Last July, i found assurance in these verses. I was somehow comforted by the promise that there was a specific time, a season for everything in life. And i suppose when i go back and read what i had to say about it, there is solace in the freedom to enjoy all the good things and to mourn all the bad things.

It's figuring out when the right time to enjoy and to mourn is that's become my problem. For those who don't know me that well - and even for myself some days - there's nothing particularly awful or remarkable to be said about my life so far. It hasn't been marked by any major tragedies or accomplishments on my part...but then, that's just it, i guess. When i start thinking about all the things i've cried over and all the things i've celebrated, at least where i've personally been responsible, the list of negative things always seems to outweigh the positive.
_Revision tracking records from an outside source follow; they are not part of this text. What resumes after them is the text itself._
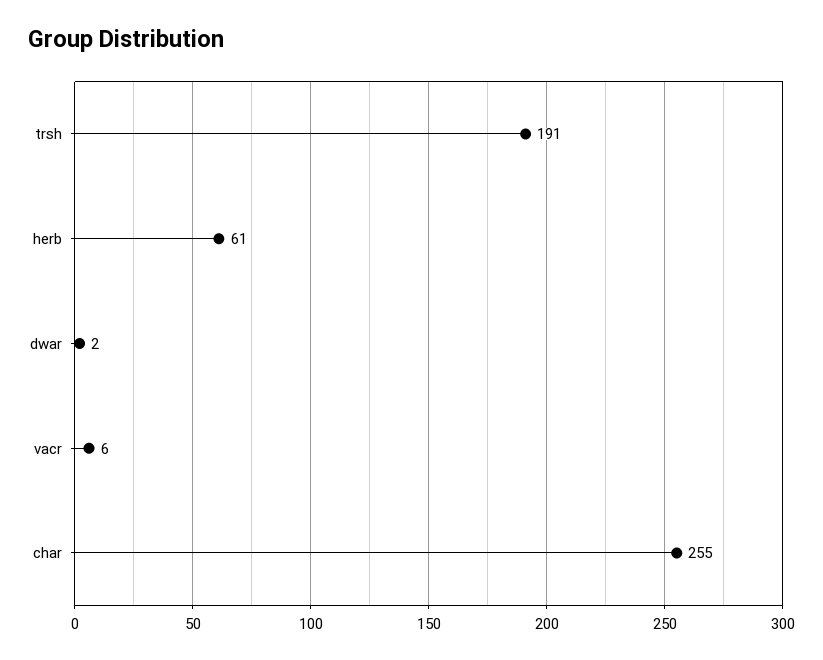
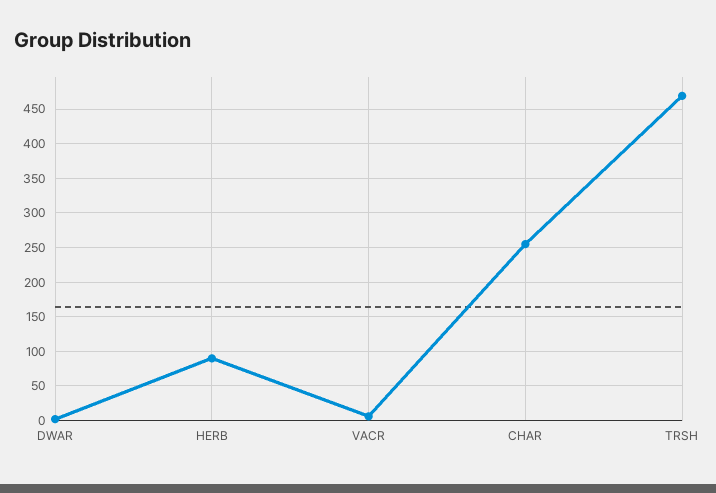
trsh: 191 -> 470
herb: 61 -> 90

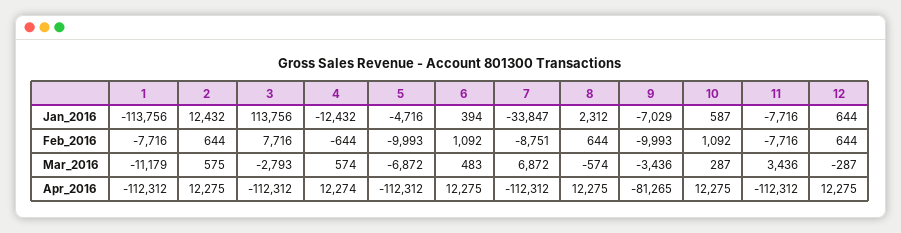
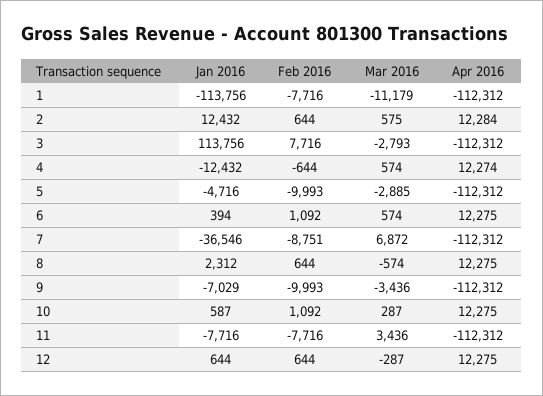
7, Jan_2016: -33847 -> -36546
5, Mar_2016: -6872 -> -2885
6, Mar_2016: 483 -> 574
2, Apr_2016: 12275 -> 12284
9, Apr_2016: -81265 -> -112312

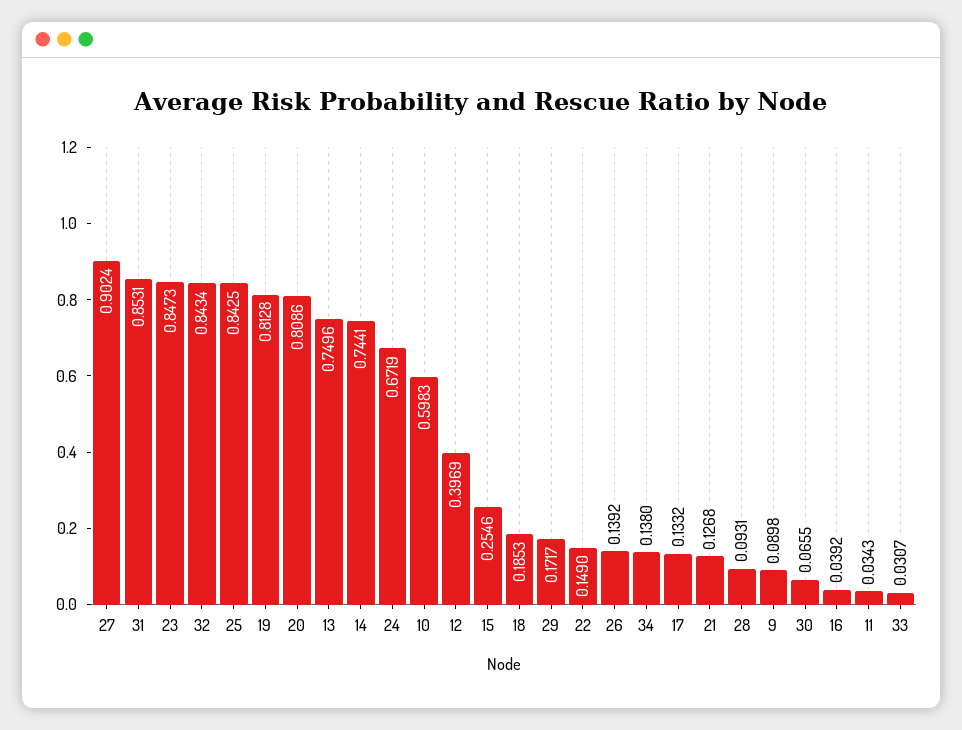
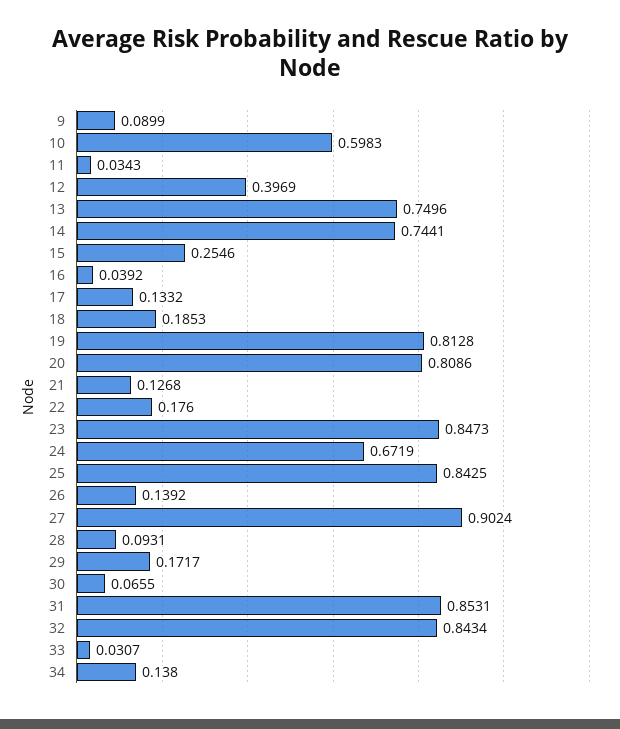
22: 0.149 -> 0.176
9: 0.0898 -> 0.0899

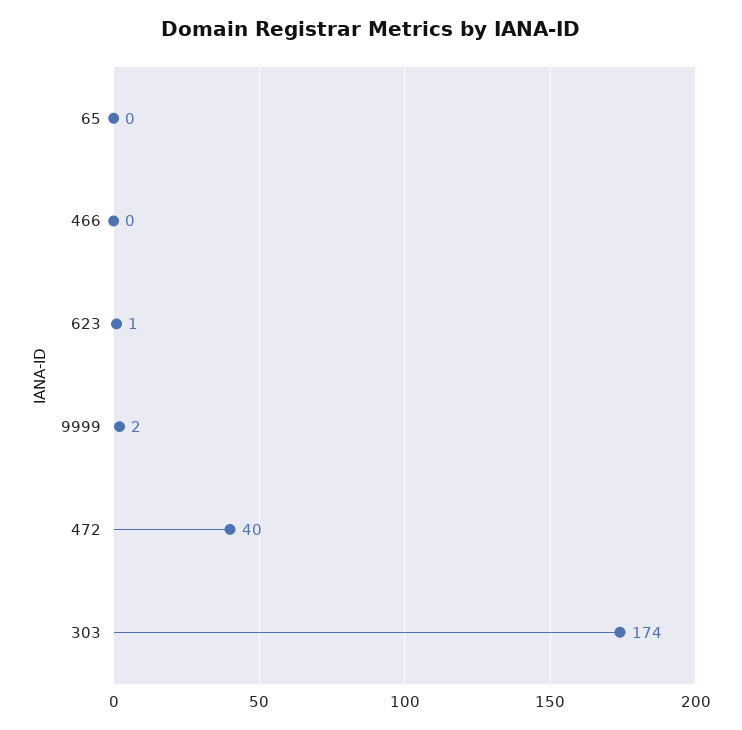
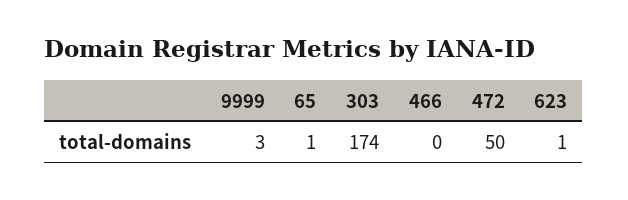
65: 0 -> 1
9999: 2 -> 3
472: 40 -> 50

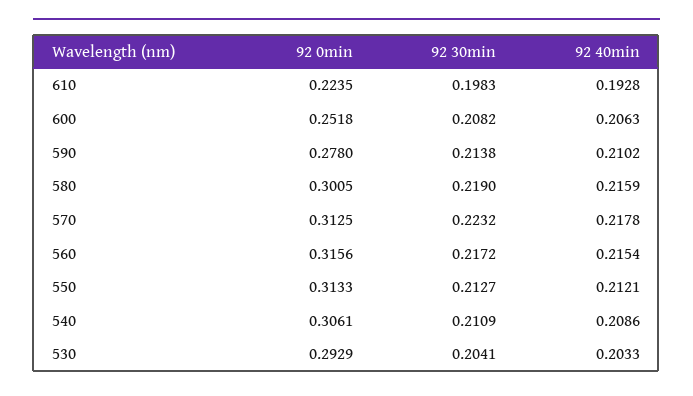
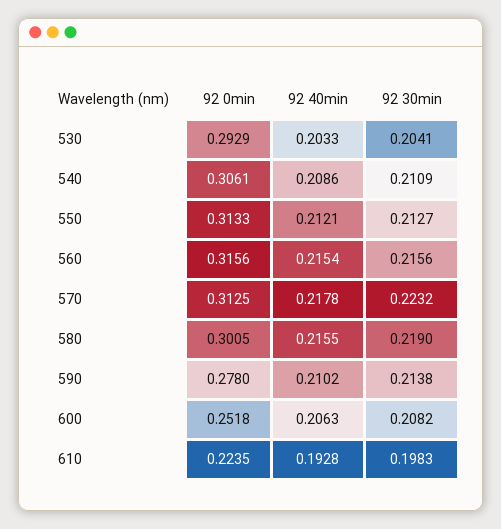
92 40min, 580: 0.2159 -> 0.2155
92 30min, 560: 0.2172 -> 0.2156

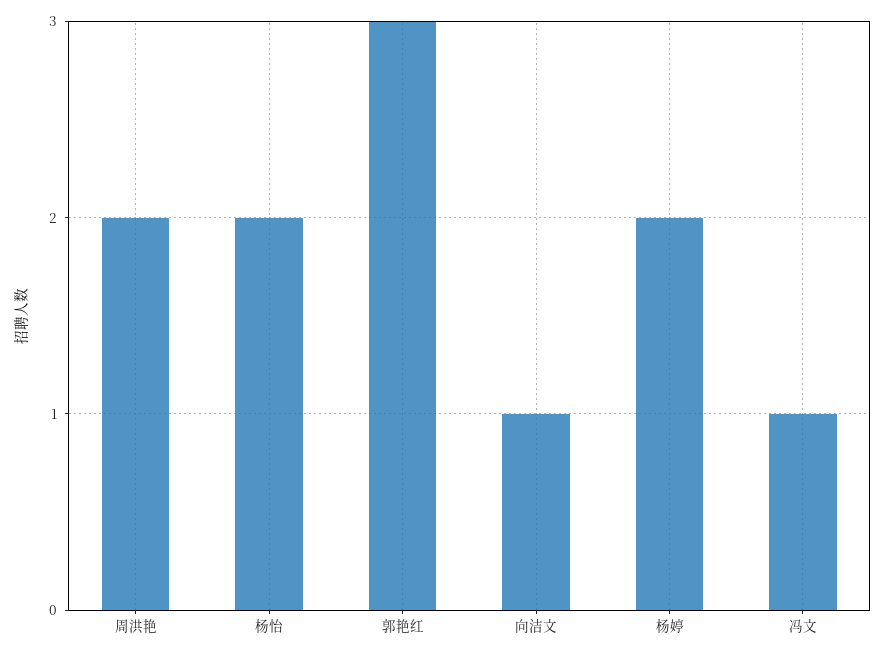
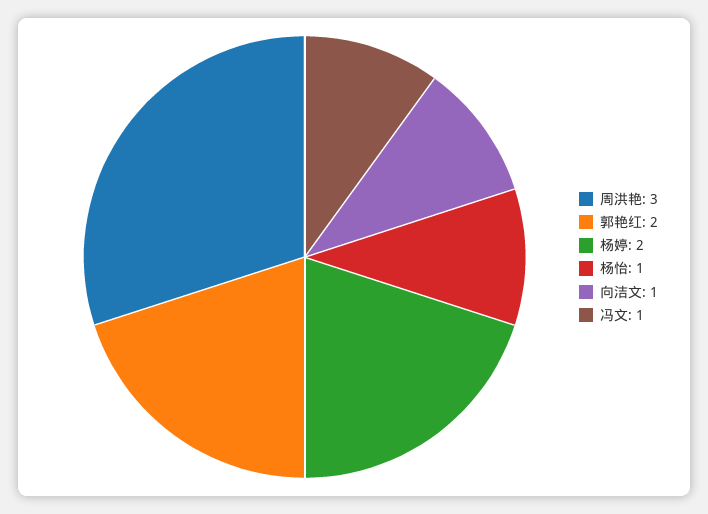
周洪艳: 2 -> 3
杨怡: 2 -> 1
郭艳红: 3 -> 2

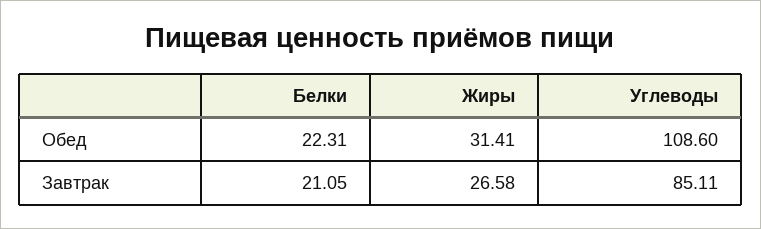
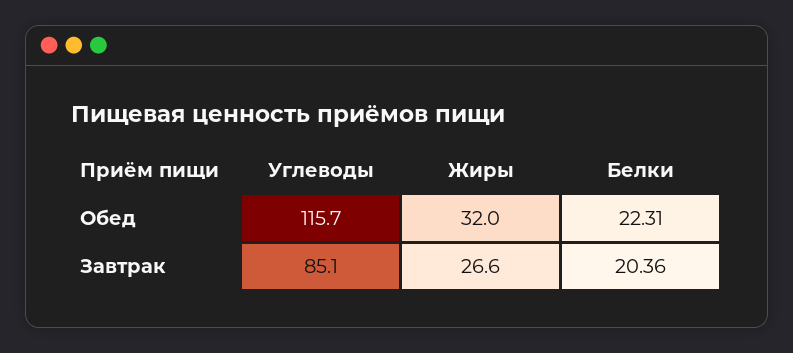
Жиры, Обед: 31.41 -> 32
Углеводы, Обед: 108.6 -> 115.7
Белки, Завтрак: 21.05 -> 20.36

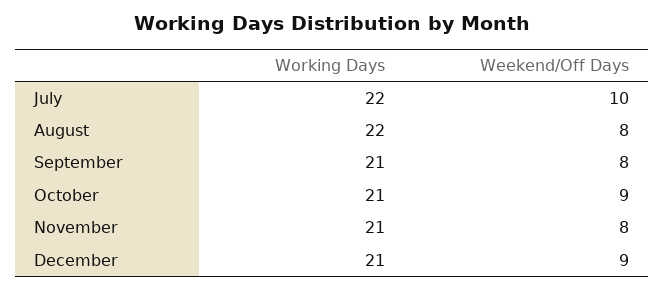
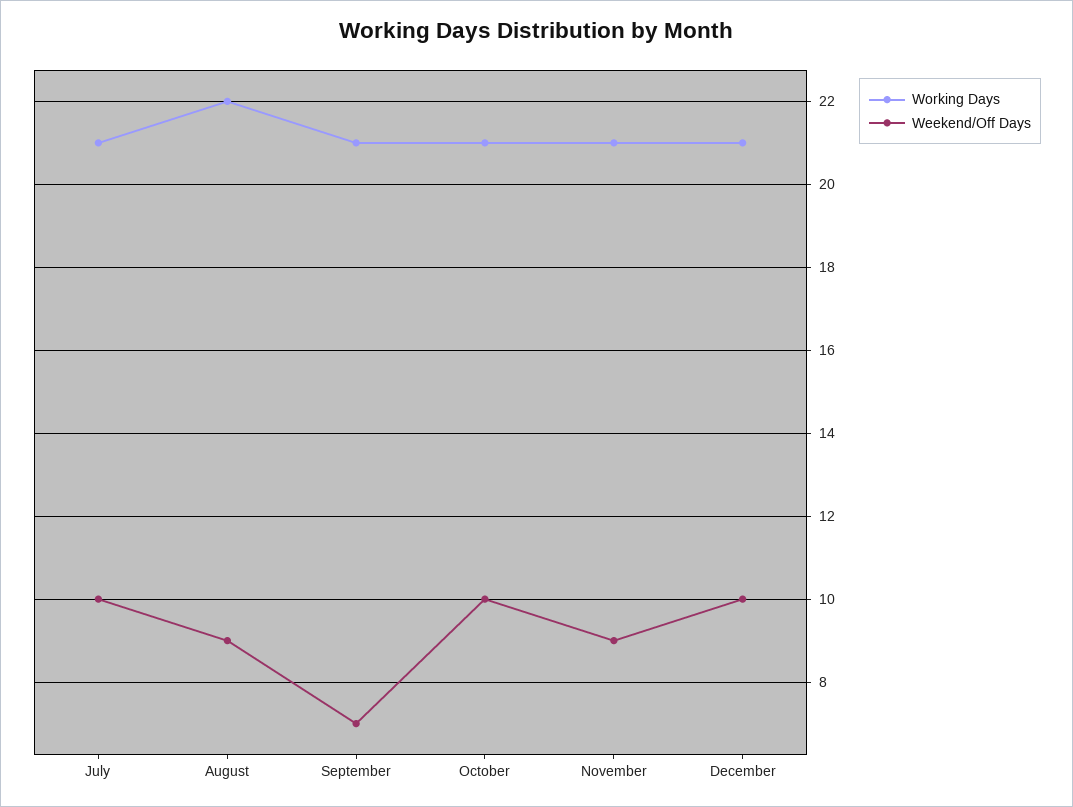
Working Days, July: 22 -> 21
Weekend/Off Days, August: 8 -> 9
Weekend/Off Days, September: 8 -> 7
Weekend/Off Days, October: 9 -> 10
Weekend/Off Days, November: 8 -> 9
Weekend/Off Days, December: 9 -> 10

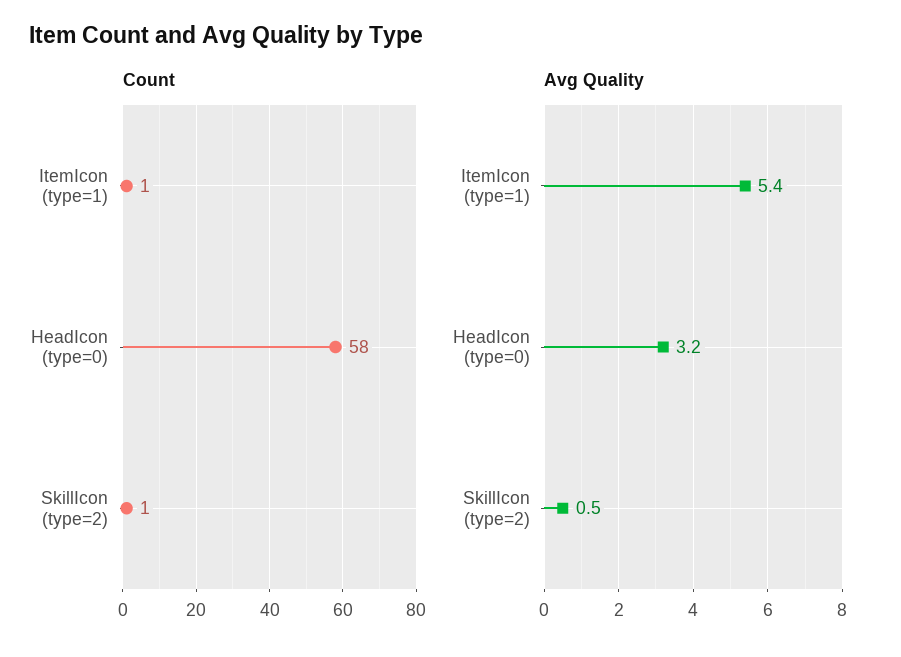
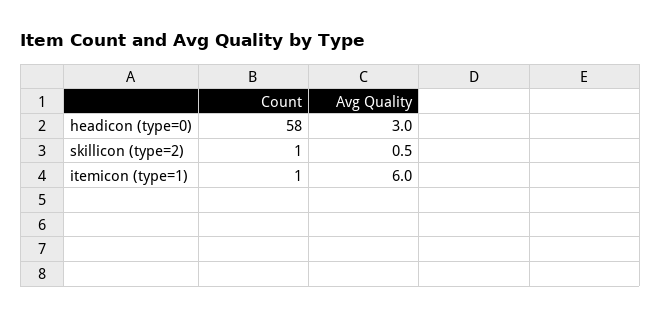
Avg Quality, ItemIcon (type=1): 5.4 -> 6
Avg Quality, HeadIcon (type=0): 3.2 -> 3

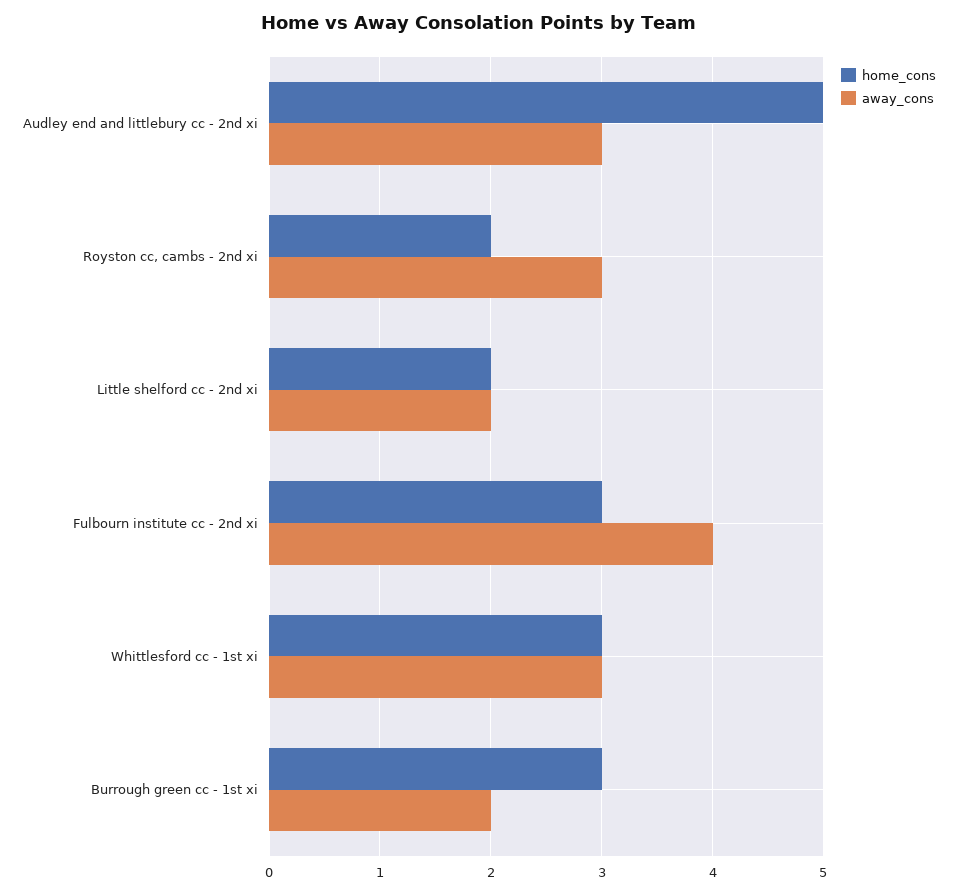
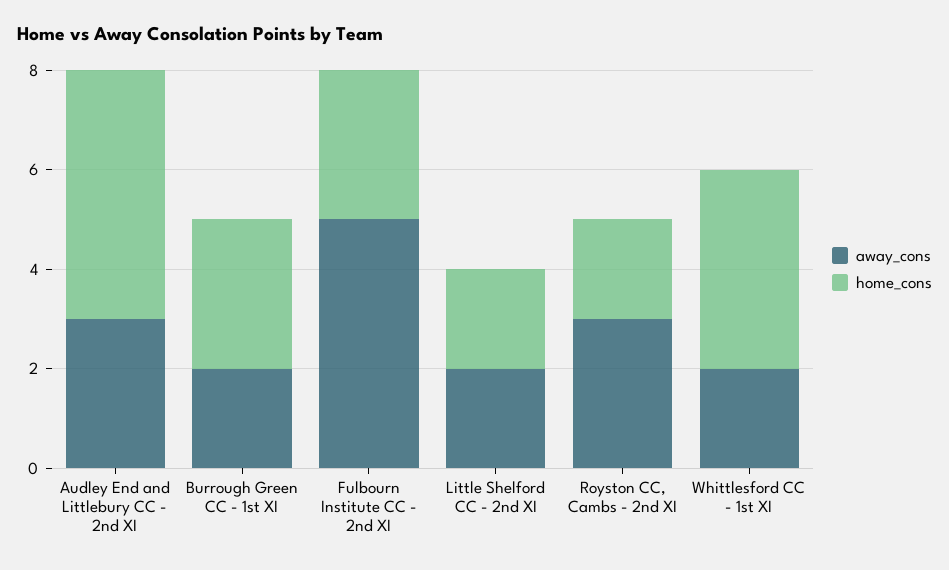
away_cons, Fulbourn institute cc - 2nd xi: 4 -> 5
home_cons, Whittlesford cc - 1st xi: 3 -> 4
away_cons, Whittlesford cc - 1st xi: 3 -> 2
Sometimes i can barely stand to be around myself, which is rather unfortunate considering i'm stuck with me for life. No matter what i do, no matter how many times i find myself alive again for another morning, i just can never seem to get life right.

If there's a time for everything, then there's a time to fall in love. There's a time to feel sorry about something, a time to study hard, a time to pursue my dreams, a time to go without. There's a time for celebration and a time for reflection...all of that is well and good. The problem is, my timing with all of these things is always off. I know, because if i was doing everything at the right time i'd be experiencing peace, and i'm not.

All of this is not to say that i don't have great days. I do. Some days are so great that i worry i'll be blindsided by another vehicle on the road because my mind is so happily floating among the clouds. Other days, i'm so grounded that i'm tempted to pick up a shovel and begin hollowing out my own grave. I suppose this is mostly normal, but the feeling i'm experiencing most is simply feeling lost. I don't want anyone to tell me exactly what to do or how to live my life, but a little guidance wouldn't hurt.

If nothing else, this rant is a reminder to myself to open my Bible and read. Not even God hand-holds us through everything here on earth...there are no flip books or color-by-numbers or detailed instructions on what to do next or how to go about doing it. But there's lots of guidance, and that's really all i'm looking for. Not the whole animal...just a bone. A small piece of hope to hold on to, to assure me that the rest is coming.